Este próximo jueves los británicos responderán el referendo que los interroga sobre la conveniencia de la permanencia o no de su país en el mecanismo de integración europea que los acoge desde 1972. Tanto si la respuesta beneficia la permanencia como si la población favorece la separación, el resultado afectará a la Unión, porque lo que se ha estado poniendo de relieve con esta consulta es que los votantes se van a expresar sobre un fenómeno que va bastante más lejos que las ventajas o desventajas de la integración. La gente se va a pronunciar, en un par de días, con la carta del nacionalismo en la mano, una inquietud que sobrepasa el Canal de la Mancha y que encuentra medios de expresión en casi todos los países reunidos en la Unión.
Hay tantos argumentos a favor del euroentusiasmo como del euroescepticismo. La profundidad de los análisis que se han hecho en los días que corren llama a una reflexión seria sobre las bondades económicas de una integración que reúne países muy poderosos en un esfuerzo conjunto. Pero lo económico no es lo único. Hay quienes afirman que este siempre ha sido un matrimonio sin amor. La realidad es que ninguna de las críticas ha sido suficientemente convincente como para que la solución sea la retirada. Todo en el mundo es perfectible y Europa Unida no es la excepción.
La salida aparece, pues, como un paso regresivo en el que todos, hasta los mismos ingleses, se interrogan sobre las ventajas materiales que los separatistas proclaman querer alcanzar. Si a lo que aspiran es a un mayor acercamiento con los Estados Unidos, sería bueno que los británicos se paseen por el incontestable hecho de que debilitar al primer socio de los americanos a escala global – la Unión Europea– no los convierte en héroes, sino todo lo contrario. Los primeros en desear relacionarse con potencias de talla equivalente son los propios americanos. Por otro lado dejar a los medianos de Europa a merced del binomio franco- alemán no redituará beneficios a nadie.

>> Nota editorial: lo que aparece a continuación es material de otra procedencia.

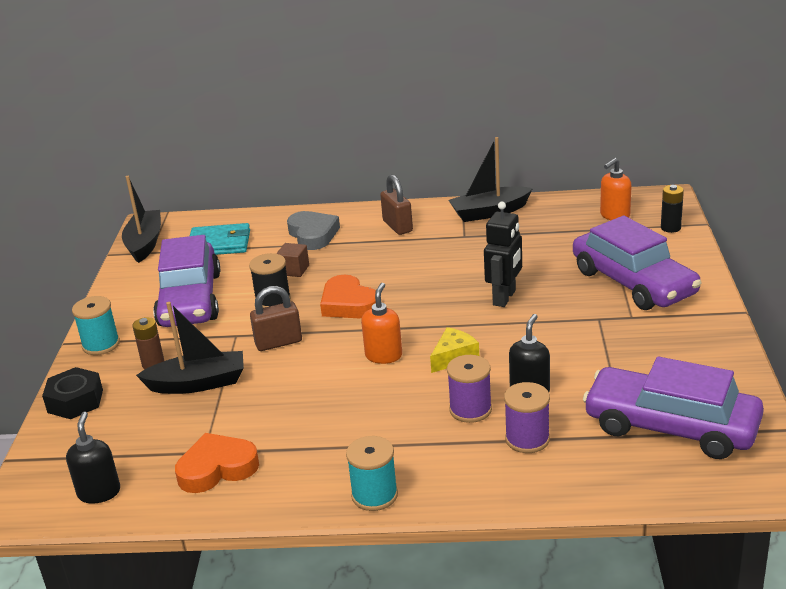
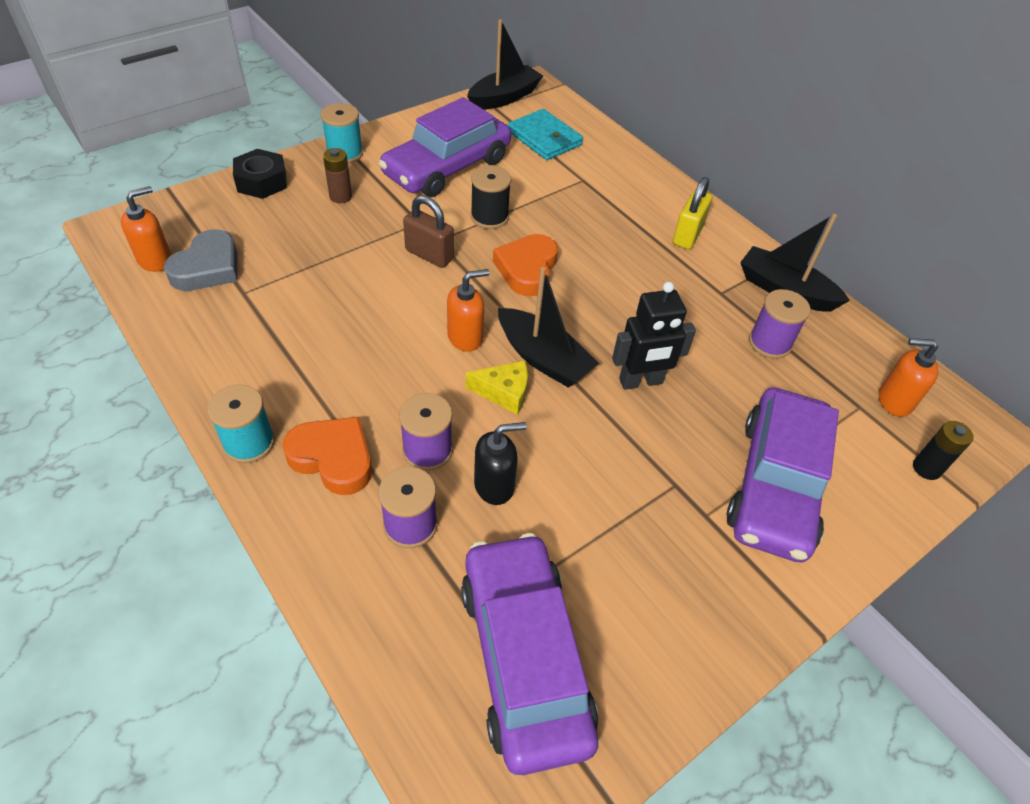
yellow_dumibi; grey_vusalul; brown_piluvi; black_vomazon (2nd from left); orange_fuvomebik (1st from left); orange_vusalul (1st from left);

Sin hablar del hecho de que ganar en términos de nacionalismo, lo que dejaría bien parado al ego insular, no los compensará de la pérdida de la estrecha interrelación con las economías de los otros 27 y de la renuncia a las bondades de las preferencias existentes entre ellos.
Pensemos solo por un instante que el conjunto formado por el resto de los países de la Unión es el primer socio comercial de Gran Bretaña, muy por encima de la dinámica de intercambios que hoy existe con la potencia de más allá del Atlántico.
Así las cosas, seguimos sin encontrarle sentido a la gesta separatista que alcanzaba hasta hace horas casi a un 50% de la población, ala excesiva dosis de orgullo nacionalista además del carácter impráctico del colectivo inglés quien, hasta donde es posible anticipar, votará a favor del “ not to stay”.
De todas, todas, se equivocan porque la Unión Europea nunca ha sido, ni será- aunque cacareen que esa es su aspiración última- una unión política, lo que, a fin de cuentas ,es a lo que realmente le temen los británicos. El tema se les ha ido de las manos a los ultra-nacionalistas y las consecuencias las van a recoger varias generaciones.